▶ **Text shown**:
::::
Advertisement

Canadian Financial Close: Loonie returns above 72 U.S. cents

Greenback falls hard

| 1 min read

By Glen Hallick

Glacier Farm Media | MarketsFarm – The Canadian dollar on Friday  finally turned around to close higher, following the Statistics Canada retail sales report and that the federal government will remove some tariffs on the United States.

StatCan reported June retail sales were up 1.5 per cent at C$70.2 billion with increases in all nine sectors.

Prime Minister Mark Carney said Canada will end counter tariffs on those U.S. goods that contravene the Canada-U.S.-Mexico Agreement. Carney said the move is to help kickstart fresh trade talks with the Trump administration.

The loonie finished at US$0.7218 or US$1=C$1.3854, compared to Thursday’s close of US$0.7196 or US$1=C$1.3897. Meanwhile, the U.S. Dollar Index dropped 0.901 of a point at 97.610.

At the Jackson Hole economic forum, U.S. Federal Reserve Chair Jerome Powell suggested the Fed will likely freeze its interest rates for now with cuts coming later.

Benchmark crude oil prices bumped up on Thursday, as uncertainty over proposed Russia-Ukraine-U.S. talks continued to increase.

West Texas Intermediate gained 28 cents at US$63.80 and Brent crude added 16 cents at US$67.83 per barrel.

The TSX Composite Index advanced 277.70 points on Friday to close at 28,333.13, a new all-time record high.

Gold increased US$35.60 at US$3,417.10 per ounce.
::::
▶ **Required work**:
Repeat the part of the Canadian dollar report from "By Glen Hallick" up to and including "all nine sectors.", word for word.

▶ **Stored data**:
::::
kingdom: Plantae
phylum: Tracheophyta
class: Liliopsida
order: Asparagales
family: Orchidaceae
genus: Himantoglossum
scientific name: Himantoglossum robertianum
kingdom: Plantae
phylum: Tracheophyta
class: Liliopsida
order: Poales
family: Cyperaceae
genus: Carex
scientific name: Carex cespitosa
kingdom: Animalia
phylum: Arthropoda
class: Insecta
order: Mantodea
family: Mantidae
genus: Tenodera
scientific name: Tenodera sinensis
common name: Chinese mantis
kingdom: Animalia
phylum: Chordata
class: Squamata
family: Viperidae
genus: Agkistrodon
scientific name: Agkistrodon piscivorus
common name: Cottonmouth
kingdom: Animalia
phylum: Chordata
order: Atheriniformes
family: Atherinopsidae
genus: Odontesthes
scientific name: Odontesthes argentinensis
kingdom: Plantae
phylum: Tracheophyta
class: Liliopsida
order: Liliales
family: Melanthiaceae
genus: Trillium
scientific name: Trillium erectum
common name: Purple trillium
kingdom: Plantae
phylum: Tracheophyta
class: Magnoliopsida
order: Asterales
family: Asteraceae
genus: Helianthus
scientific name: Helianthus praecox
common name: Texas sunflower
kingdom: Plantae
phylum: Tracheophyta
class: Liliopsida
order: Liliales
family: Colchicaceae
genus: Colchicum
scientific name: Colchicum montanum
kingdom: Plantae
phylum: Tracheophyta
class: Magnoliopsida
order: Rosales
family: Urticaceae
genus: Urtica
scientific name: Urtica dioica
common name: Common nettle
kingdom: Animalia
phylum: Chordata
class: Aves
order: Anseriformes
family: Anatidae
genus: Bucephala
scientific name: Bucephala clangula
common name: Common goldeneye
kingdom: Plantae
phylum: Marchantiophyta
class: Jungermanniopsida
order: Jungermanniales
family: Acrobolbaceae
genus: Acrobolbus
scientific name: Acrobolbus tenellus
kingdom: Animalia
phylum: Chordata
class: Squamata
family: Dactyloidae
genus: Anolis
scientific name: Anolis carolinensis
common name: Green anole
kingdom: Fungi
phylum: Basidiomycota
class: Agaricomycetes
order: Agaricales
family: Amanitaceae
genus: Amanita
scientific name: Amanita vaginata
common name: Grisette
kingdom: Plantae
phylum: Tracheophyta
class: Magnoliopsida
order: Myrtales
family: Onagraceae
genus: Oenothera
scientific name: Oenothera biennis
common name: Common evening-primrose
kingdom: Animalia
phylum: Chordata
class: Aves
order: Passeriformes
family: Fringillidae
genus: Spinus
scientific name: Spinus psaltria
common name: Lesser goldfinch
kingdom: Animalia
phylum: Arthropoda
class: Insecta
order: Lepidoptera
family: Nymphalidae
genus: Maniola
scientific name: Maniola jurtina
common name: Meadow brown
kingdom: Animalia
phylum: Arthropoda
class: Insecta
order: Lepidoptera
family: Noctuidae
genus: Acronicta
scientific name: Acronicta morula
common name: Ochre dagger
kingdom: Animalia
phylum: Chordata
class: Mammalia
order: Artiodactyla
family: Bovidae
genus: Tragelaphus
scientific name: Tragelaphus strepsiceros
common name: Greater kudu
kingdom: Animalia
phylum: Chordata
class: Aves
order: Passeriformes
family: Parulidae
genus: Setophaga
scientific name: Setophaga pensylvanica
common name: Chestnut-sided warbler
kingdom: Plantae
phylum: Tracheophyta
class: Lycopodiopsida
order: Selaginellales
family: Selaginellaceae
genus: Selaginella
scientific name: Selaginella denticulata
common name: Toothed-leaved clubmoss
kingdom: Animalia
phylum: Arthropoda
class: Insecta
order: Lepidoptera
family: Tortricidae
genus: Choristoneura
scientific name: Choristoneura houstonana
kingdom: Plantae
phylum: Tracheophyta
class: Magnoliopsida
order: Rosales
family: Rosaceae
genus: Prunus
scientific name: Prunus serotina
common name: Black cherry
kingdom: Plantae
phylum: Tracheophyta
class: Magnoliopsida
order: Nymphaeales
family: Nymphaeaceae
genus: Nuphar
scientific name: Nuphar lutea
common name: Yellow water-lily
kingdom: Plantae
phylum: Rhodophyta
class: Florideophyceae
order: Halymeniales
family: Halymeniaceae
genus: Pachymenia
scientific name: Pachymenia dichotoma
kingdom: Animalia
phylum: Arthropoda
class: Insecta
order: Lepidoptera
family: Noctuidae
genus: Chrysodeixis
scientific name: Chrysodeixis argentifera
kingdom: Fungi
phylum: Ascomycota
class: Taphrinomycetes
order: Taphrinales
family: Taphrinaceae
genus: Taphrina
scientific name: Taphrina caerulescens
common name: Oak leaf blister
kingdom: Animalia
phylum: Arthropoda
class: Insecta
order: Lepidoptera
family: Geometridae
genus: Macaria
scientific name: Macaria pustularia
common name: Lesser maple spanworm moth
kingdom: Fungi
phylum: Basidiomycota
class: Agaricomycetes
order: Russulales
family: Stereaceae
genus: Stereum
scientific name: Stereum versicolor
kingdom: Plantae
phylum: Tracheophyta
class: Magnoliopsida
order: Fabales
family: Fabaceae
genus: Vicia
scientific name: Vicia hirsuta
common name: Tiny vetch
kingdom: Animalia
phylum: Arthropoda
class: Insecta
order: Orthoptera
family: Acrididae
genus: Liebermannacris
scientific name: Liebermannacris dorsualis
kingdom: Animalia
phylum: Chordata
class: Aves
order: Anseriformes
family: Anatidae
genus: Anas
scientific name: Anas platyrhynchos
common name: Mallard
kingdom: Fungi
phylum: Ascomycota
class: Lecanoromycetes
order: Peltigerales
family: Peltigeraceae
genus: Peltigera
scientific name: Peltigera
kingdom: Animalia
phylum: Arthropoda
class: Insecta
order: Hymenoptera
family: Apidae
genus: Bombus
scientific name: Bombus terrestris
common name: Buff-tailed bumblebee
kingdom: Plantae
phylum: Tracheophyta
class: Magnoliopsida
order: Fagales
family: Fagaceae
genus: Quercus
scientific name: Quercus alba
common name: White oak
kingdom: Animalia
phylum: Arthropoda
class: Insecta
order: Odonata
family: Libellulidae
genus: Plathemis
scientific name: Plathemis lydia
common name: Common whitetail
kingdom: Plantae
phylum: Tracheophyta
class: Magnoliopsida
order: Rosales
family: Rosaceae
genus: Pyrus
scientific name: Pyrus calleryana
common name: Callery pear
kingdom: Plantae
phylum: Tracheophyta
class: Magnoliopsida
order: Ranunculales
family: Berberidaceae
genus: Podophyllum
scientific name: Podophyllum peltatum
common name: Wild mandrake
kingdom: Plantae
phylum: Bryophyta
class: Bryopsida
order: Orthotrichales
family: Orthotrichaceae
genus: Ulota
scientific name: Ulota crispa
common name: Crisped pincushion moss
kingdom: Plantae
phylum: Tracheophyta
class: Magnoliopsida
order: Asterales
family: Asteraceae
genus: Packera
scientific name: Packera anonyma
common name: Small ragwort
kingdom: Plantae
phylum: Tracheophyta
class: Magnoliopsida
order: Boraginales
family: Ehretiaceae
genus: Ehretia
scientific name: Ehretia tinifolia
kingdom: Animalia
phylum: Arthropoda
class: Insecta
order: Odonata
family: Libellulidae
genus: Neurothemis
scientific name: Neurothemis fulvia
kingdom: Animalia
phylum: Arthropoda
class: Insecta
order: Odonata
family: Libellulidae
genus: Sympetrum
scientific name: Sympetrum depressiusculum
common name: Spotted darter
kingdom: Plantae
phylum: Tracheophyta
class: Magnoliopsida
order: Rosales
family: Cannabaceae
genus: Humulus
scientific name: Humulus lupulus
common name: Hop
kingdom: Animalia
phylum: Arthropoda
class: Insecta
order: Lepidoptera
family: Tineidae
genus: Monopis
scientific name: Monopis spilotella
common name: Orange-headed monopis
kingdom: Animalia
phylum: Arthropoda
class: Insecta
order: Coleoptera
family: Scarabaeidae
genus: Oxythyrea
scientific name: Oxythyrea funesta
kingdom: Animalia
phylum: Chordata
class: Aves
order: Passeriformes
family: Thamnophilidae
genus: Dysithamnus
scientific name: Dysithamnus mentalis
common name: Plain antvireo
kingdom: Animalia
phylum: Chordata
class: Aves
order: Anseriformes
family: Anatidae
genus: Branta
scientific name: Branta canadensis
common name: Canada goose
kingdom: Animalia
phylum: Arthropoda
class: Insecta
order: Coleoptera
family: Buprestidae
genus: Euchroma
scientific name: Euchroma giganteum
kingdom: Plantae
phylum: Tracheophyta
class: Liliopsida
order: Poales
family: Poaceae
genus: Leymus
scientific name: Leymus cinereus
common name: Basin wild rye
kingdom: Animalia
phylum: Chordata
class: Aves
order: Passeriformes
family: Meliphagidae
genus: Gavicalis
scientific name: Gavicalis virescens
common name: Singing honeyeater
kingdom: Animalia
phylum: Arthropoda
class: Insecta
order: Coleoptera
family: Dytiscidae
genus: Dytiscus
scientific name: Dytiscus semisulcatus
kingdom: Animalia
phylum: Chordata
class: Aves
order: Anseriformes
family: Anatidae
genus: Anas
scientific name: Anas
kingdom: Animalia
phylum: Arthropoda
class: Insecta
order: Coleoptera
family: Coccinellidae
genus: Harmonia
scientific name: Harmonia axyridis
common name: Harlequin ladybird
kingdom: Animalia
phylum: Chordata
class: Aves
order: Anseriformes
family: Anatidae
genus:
::::
▶ **Task output**:
By Glen Hallick

Glacier Farm Media | MarketsFarm – The Canadian dollar on Friday  finally turned around to close higher, following the Statistics Canada retail sales report and that the federal government will remove some tariffs on the United States.

StatCan reported June retail sales were up 1.5 per cent at C$70.2 billion with increases in all nine sectors.